May 1, 2022•560 words
Extract:
There was music from my neighbour’s house through the summer nights. In his blue gardens men and girls came and went like moths among the whisperings and the champagne and the stars. At high tide in the afternoon I watched his guests diving from the tower of his raft, or taking the sun on the hot sand of his beach while his two motorboats slit the waters of the Sound, drawing aquaplanes over cataracts of foam. On weekends his Rolls-Royce became an omnibus, bearing parties to and from the city between nine in the morning and long past midnight, while his station wagon scampered like a brisk yellow bug to meet all trains. And on Mondays eight servants, including an extra gardener, toiled all day with mops and scrubbing-brushes and hammers and garden-shears, repairing the ravages of the night before.
Every Friday five crates of oranges and lemons arrived from a fruiterer in New York—every Monday these same oranges and lemons left his back door in a pyramid of pulpless halves. There was a machine in the kitchen which could extract the juice of two hundred oranges in half an hour if a little button was pressed two hundred times by a butler’s thumb.

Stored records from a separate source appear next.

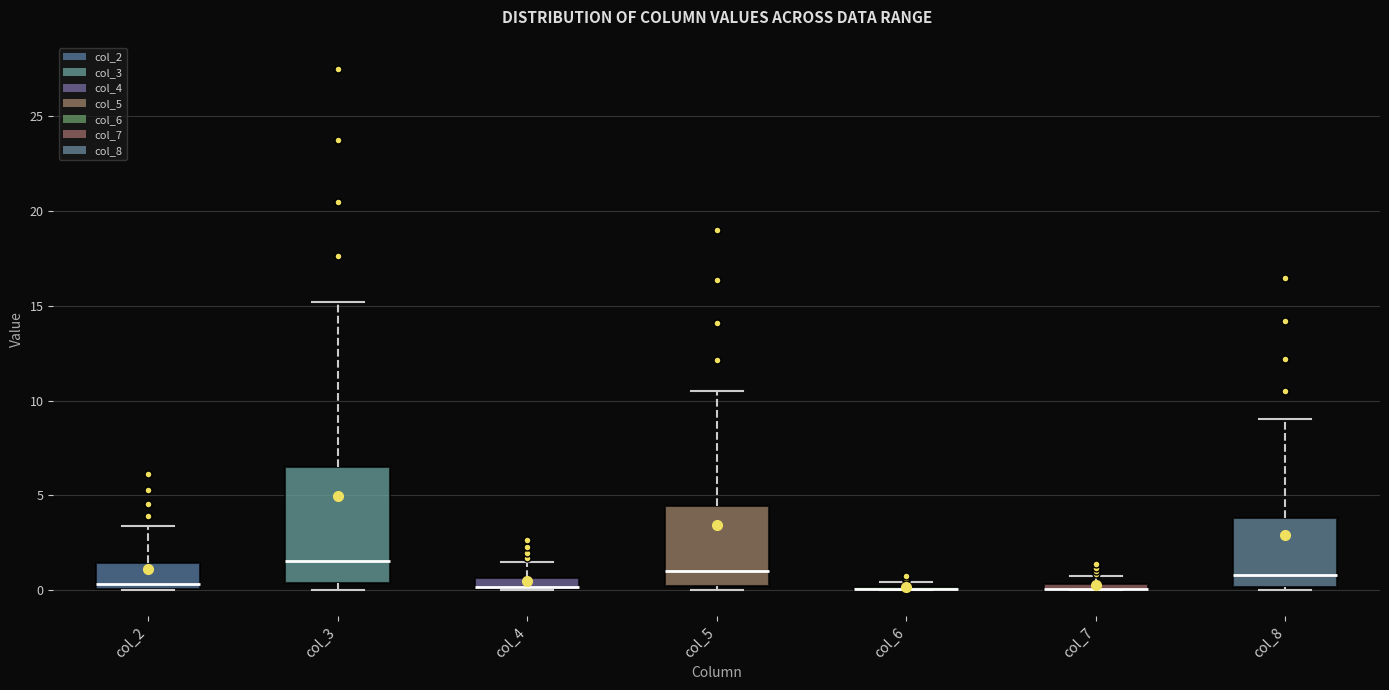

Where does the median line of the box for col_3 sit on the y-axis? The values are not printed on the chart, so give them approximately, as read against the axis.

1.5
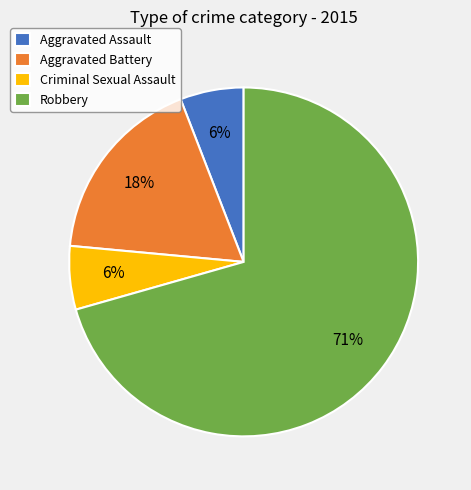

To the nearest percent, what is the combined percentage of Aggravated Assault and Criminal Sexual Assault?

12%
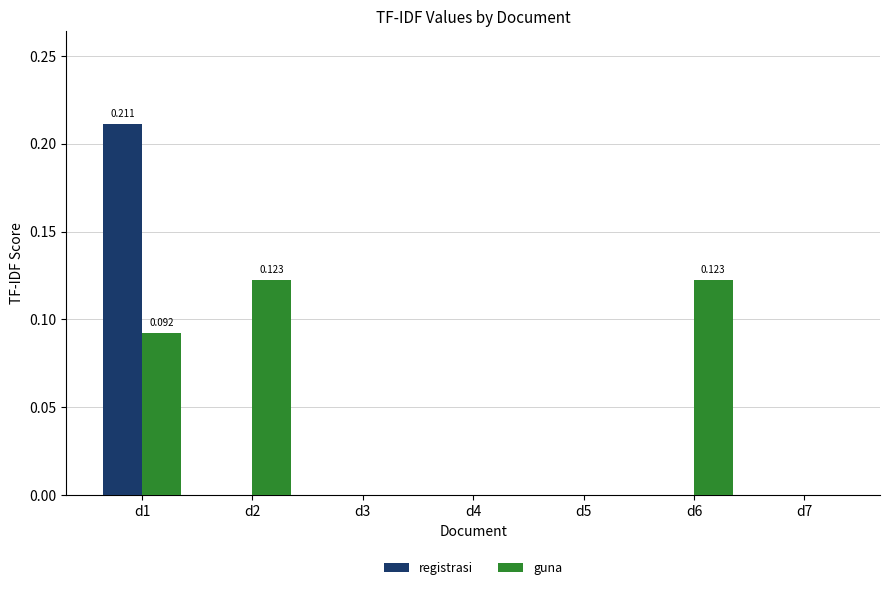

Which series has the largest total across all categories?

guna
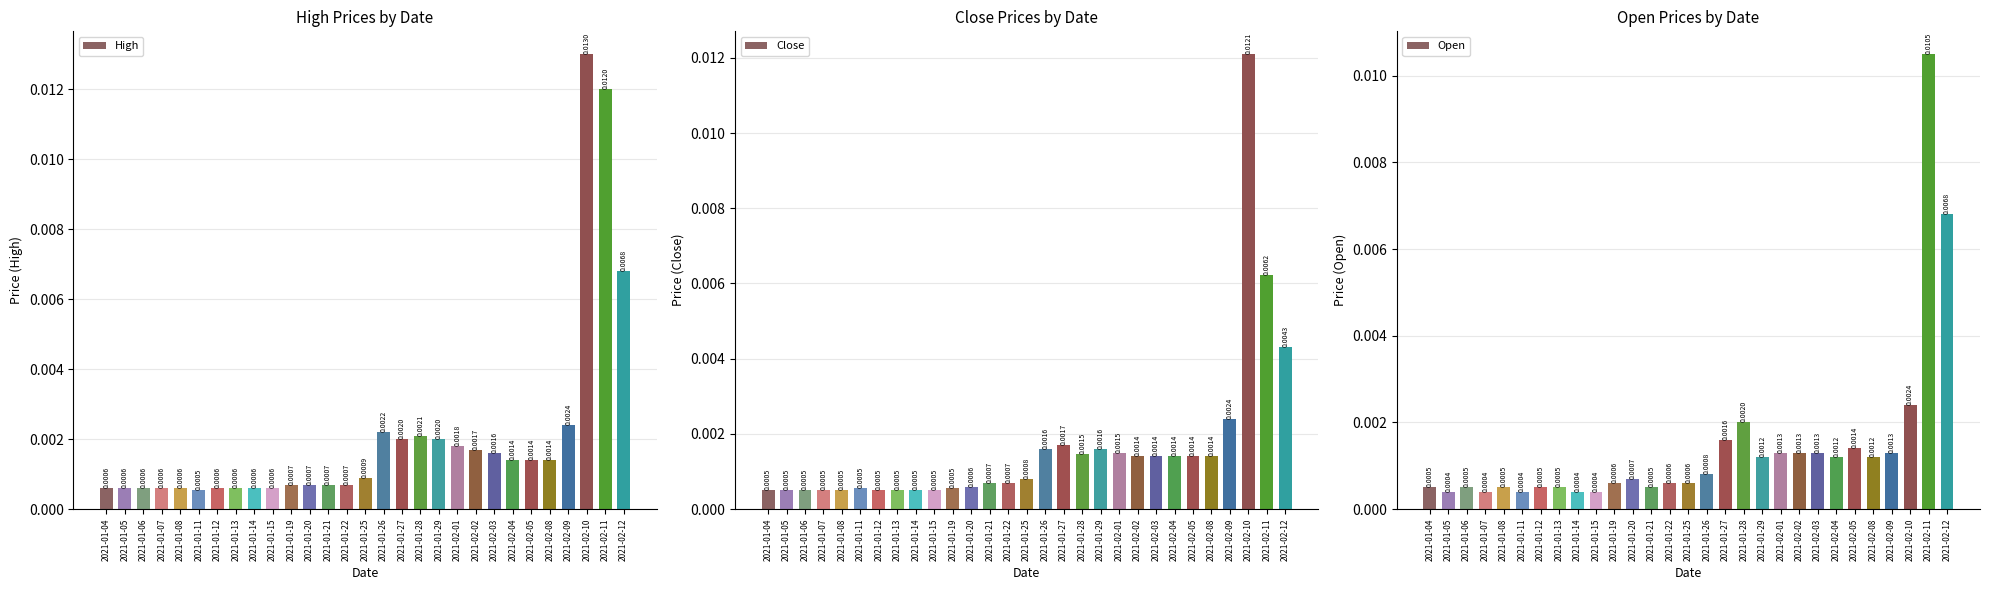

What is the label of the 3rd bar from the right?

2021-02-10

At least once a fortnight a corps of caterers came down with several hundred feet of canvas and enough coloured lights to make a Christmas tree of Gatsby’s enormous garden. On buffet tables, garnished with glistening hors-d’oeuvre, spiced baked hams crowded against salads of harlequin designs and pastry pigs and turkeys bewitched to a dark gold. In the main hall a bar with a real brass rail was set up, and stocked with gins and liquors and with cordials so long forgotten that most of his female guests were too young to know one from another.
Analysis:
This particular extract is set at Gatsby’s establishment. The author manages to create a rich atmosphere and a rather extravagant mood in contrast to the mood and atmosphere created of the “Valley of Ashes” in chapter 2 where the we, the readers, are presented with a more dismal mood and an uncomfortable atmosphere. Fitzgerald uses simile and imagery to create a sense of prosperity and luxury. Fitzgerald first uses a simile, “men and girls came and went like moths” to give the reader an idea of how characters are attracted to the beauty and richness of the establishment. An example of how Fitzgerald was able to use imagery to create a rich atmosphere would be where it says “On weekends his Rolls-Royce became an omnibus.” This creates a rich mood as a Rolce Royce symbolises success and seeing it being compared to an “omnibus” exemplifies the idea that Fitzgerald has created an “extravagant mood” or a “rich atmosphere”. Furthermore, Fitzgerald is able to further use imagery to create a rich mood when it says “I watched his guests diving from the tower of his raft, or taking the sun on the hot sand of his beach while his two motorboats” This is because we are presented with the image that he has 2 motorboats and his own raft and he permits guests to use it freely which further supports the idea that the mood is “extravagant” and “rich.” These phrases from the extract show us how Fitzgerald was able to create a rich and extravagant atmosphere using imagery.